Danny told the Dean of Men that Gina and I had been in a sexual relationship, and that Gina tried to call it off and I got mad and raped her at a party neither of us were actually at.
I was done for.
The day before my parents were to come in to discuss my pending expulsion, I sat with a couple of my friends in tears, and my friend Jess suggested a Hail Mary.
“Why don’t you tell them about you?” she suggested.
It was the only chance I had.
At 17, I had to tell the Dean of Men, who drove around in a Toyota Camry with “Jesus is Pro-Life” and “I’m Catholic and I Vote” bumper stickers, that I was gay. I could feel his disdain flow through me like an electrical current. I knew then that my counselor would find out, and because my school saw “homosexuality” as the same as “suicide risk,” my parents would find out.
I was angry. I was angry at Danny, at Gina, at the entire situation. I just wanted to run away. I dreamt of getting on a bus and going to live with family in Colorado or California. I hoped for death.
I could be mad at Gina. I could use this story as an example that women are also the problem. But there’s a big factor in this that must be taken into consideration.
As it turns out Gina had been a victim of sexual abuse for years, perpetrated by a close family friend and neighbor. Her abuser intimidated her into submitting and then keeping quiet about it. He told her that her family wouldn’t believe her, that he was “beloved” and she would look like a “slut.”
“You can’t tell anyone, it will ruin you,” he convinced her.
I can only imagine what effect mentally the years of abuse had on her self-esteem and self-confidence, and how that may have effected her response to my rejection.
So when this appeared on my Facebook status the other day where I said “Men need to start listening to women and procuring an environment when women aren’t afraid to speak out,” I was shocked:
This is something coming from someone who was nearly expelled from high school and had his life ruined over a girl who cried rape
My response:
I’m really shocked that you would bring that up, considering the subject of the matter is a mutual friend of ours on Facebook.
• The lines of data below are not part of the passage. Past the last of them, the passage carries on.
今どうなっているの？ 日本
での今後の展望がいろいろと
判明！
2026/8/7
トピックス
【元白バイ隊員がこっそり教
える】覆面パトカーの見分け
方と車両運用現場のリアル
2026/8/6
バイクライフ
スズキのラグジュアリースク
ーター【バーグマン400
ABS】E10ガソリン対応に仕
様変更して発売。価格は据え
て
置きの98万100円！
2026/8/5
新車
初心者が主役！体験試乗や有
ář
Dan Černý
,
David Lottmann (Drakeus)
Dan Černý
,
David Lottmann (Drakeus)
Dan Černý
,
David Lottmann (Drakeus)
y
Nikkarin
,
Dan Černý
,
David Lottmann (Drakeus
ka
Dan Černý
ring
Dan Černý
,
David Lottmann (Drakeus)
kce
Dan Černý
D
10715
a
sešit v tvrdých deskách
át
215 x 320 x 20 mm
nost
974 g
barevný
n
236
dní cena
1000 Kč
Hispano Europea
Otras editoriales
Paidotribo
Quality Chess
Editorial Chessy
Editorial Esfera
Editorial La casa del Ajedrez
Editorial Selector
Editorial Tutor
The truth is not mine to tell, but I will say this. If you knew the whole story, you would see how it only reinforces my point — that toxic masculinity and the power men yield over their victims infects more than just the victim.
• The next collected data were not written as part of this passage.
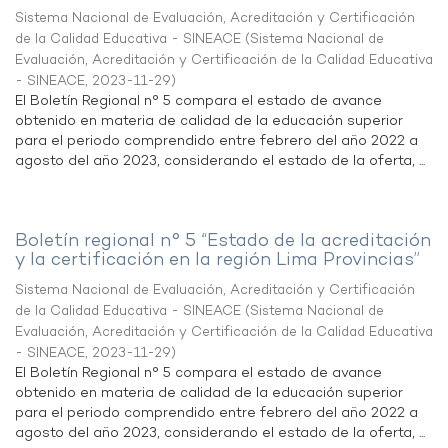
Sistema Nacional de Evaluación, Acreditación y Certificación
de la Calidad Educativa - SINEACE
(
Sistema Nacional de
Evaluación, Acreditación y Certificación de la Calidad Educativa
- SINEACE
,
2023-11-29
)
El Boletín Regional n° 5 compara el estado de avance
obtenido en materia de calidad de la educación superior
para el periodo comprendido entre febrero del año 2022 a
agosto del año 2023, considerando el estado de la oferta, ...
Boletín regional n° 5 “Estado de la acreditación
y la certificación en la región Lima Provincias”
Sistema Nacional de Evaluación, Acreditación y Certificación
de la Calidad Educativa - SINEACE
(
Sistema Nacional de
Evaluación, Acreditación y Certificación de la Calidad Educativa
- SINEACE
,
2023-11-29
)
El Boletín Regional n° 5 compara el estado de avance
obtenido en materia de calidad de la educación superior
para el periodo comprendido entre febrero del año 2022 a
agosto del año 2023, considerando el estado de la oferta, ...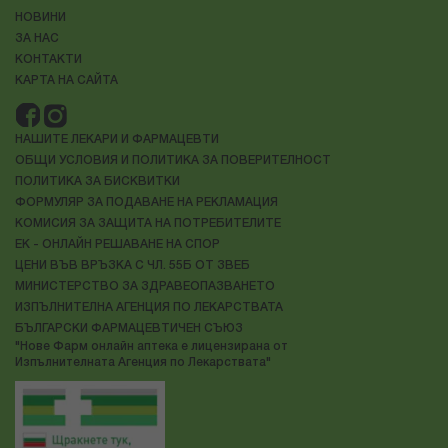
НОВИНИ
ЗА НАС
КОНТАКТИ
КАРТА НА САЙТА
НАШИТЕ ЛЕКАРИ И ФАРМАЦЕВТИ
ОБЩИ УСЛОВИЯ И ПОЛИТИКА ЗА ПОВЕРИТЕЛНОСТ
ПОЛИТИКА ЗА БИСКВИТКИ
ФОРМУЛЯР ЗА ПОДАВАНЕ НА РЕКЛАМАЦИЯ
КОМИСИЯ ЗА ЗАЩИТА НА ПОТРЕБИТЕЛИТЕ
ЕК - ОНЛАЙН РЕШАВАНЕ НА СПОР
ЦЕНИ ВЪВ ВРЪЗКА С ЧЛ. 55Б ОТ ЗВЕБ
МИНИСТЕРСТВО ЗА ЗДРАВЕОПАЗВАНЕТО
ИЗПЪЛНИТЕЛНА АГЕНЦИЯ ПО ЛЕКАРСТВАТА
БЪЛГАРСКИ ФАРМАЦЕВТИЧЕН СЪЮЗ
"Нове Фарм онлайн аптека е лицензирана от
Изпълнителната Агенция по Лекарствата"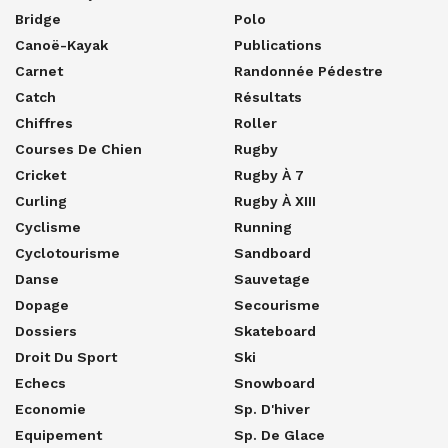
Bridge
Polo
Canoë-Kayak
Publications
Carnet
Randonnée Pédestre
Catch
Résultats
Chiffres
Roller
Courses De Chien
Rugby
Cricket
Rugby À 7
Curling
Rugby À XIII
Cyclisme
Running
Cyclotourisme
Sandboard
Danse
Sauvetage
Dopage
Secourisme
Dossiers
Skateboard
Droit Du Sport
Ski
Echecs
Snowboard
Economie
Sp. D'hiver
Equipement
Sp. De Glace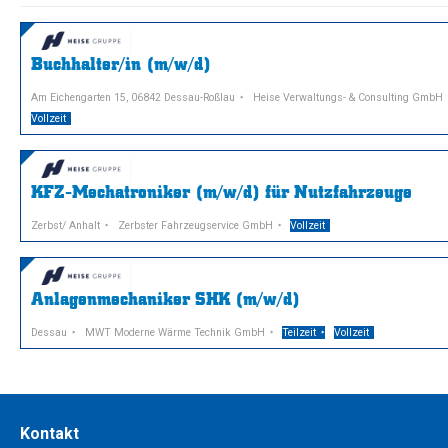
Buchhalter/in (m/w/d)
Am Eichengarten 15, 06842 Dessau-Roßlau
Heise Verwaltungs- & Consulting GmbH
Vollzeit
KFZ-Mechatroniker (m/w/d) für Nutzfahrzeuge
Zerbst/ Anhalt
Zerbster Fahrzeugservice GmbH
Vollzeit
Anlagenmechaniker SHK (m/w/d)
Dessau
MWT Moderne Wärme Technik GmbH
Teilzeit
Vollzeit
Kontakt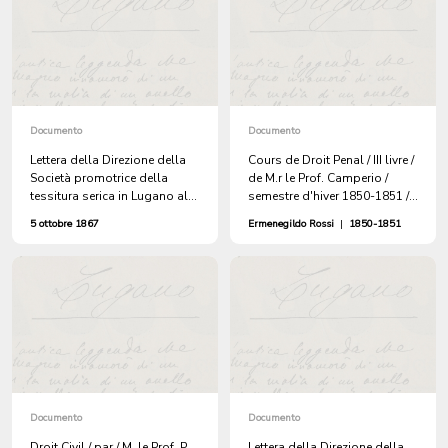
Documento
Documento
Lettera della Direzione della
Cours de Droit Penal / III livre /
Società promotrice della
de M.r le Prof. Camperio /
tessitura serica in Lugano alla
semestre d'hiver 1850-1851 /
Municipalità di Lugano, che
Ermenegildo Rossi Etud. en
5 ottobre 1867
Ermenegildo Rossi
|
1850-1851
accompagna il resoconto
Droit / 2.eme annee
dell'amministrazione fino al
31 dicembre 1866
Documento
Documento
Droit Civil / par / M. le Prof. P.
Lettera della Direzione della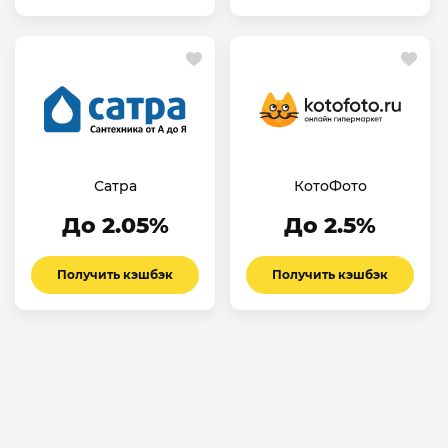
Сатра
КотоФото
До 2.05%
До 2.5%
Получить кэшбэк
Получить кэшбэк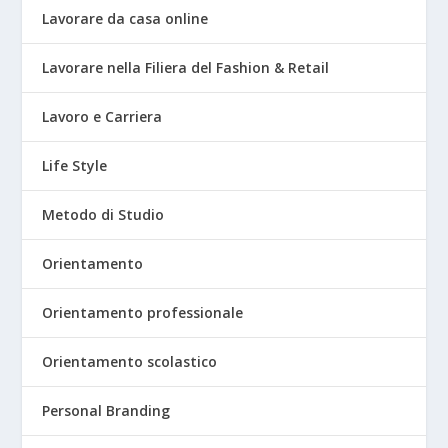
Lavorare da casa online
Lavorare nella Filiera del Fashion & Retail
Lavoro e Carriera
Life Style
Metodo di Studio
Orientamento
Orientamento professionale
Orientamento scolastico
Personal Branding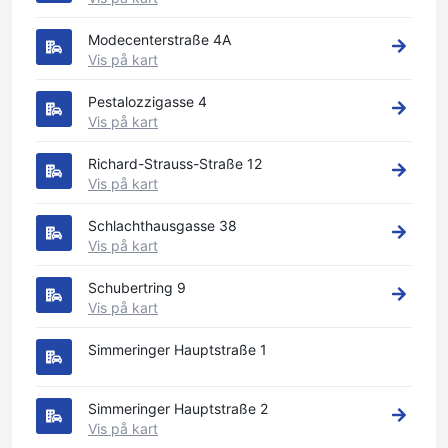
Modecenterstraße 4A
Vis på kart
Pestalozzigasse 4
Vis på kart
Richard-Strauss-Straße 12
Vis på kart
Schlachthausgasse 38
Vis på kart
Schubertring 9
Vis på kart
Simmeringer Hauptstraße 1
Simmeringer Hauptstraße 2
Vis på kart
In a surprise move, Gina stepped in today. Here was her comment:
#MeToo XXXX, what DTOzone is referring to is the fact that I was a victim of sexual abuse in high school and when my mother discovered I was being abused, I pointed the blame at DTOzone because I was too scared to say who it really was. I was mad at DTOzone at the time and figured he [would get] just detention or something and that would be the end of it. Not a day goes by that I don’t regret what I did, and how it played out. I never intended on hurting DTOzone as much as I did, or that it would lead to an expulsion or force him to come out of the closet, but I didn’t do it entirely out of spite. I did it because I couldn’t tell the truth. I was too afraid and intimidated.
I forgave Gina long ago for what happened, but I don’t blame her. I understand now how afraid she was that her parents wouldn’t believe her, that she felt she had no other choice.
Who knows why the Hofstra girl or the Duke girl lied about being gang raped. Who knows what their life circumstances were?
But one thing is for sure...just because those situations end up being untrue, does not take away from the real and toxic problem with sexual assault in our society.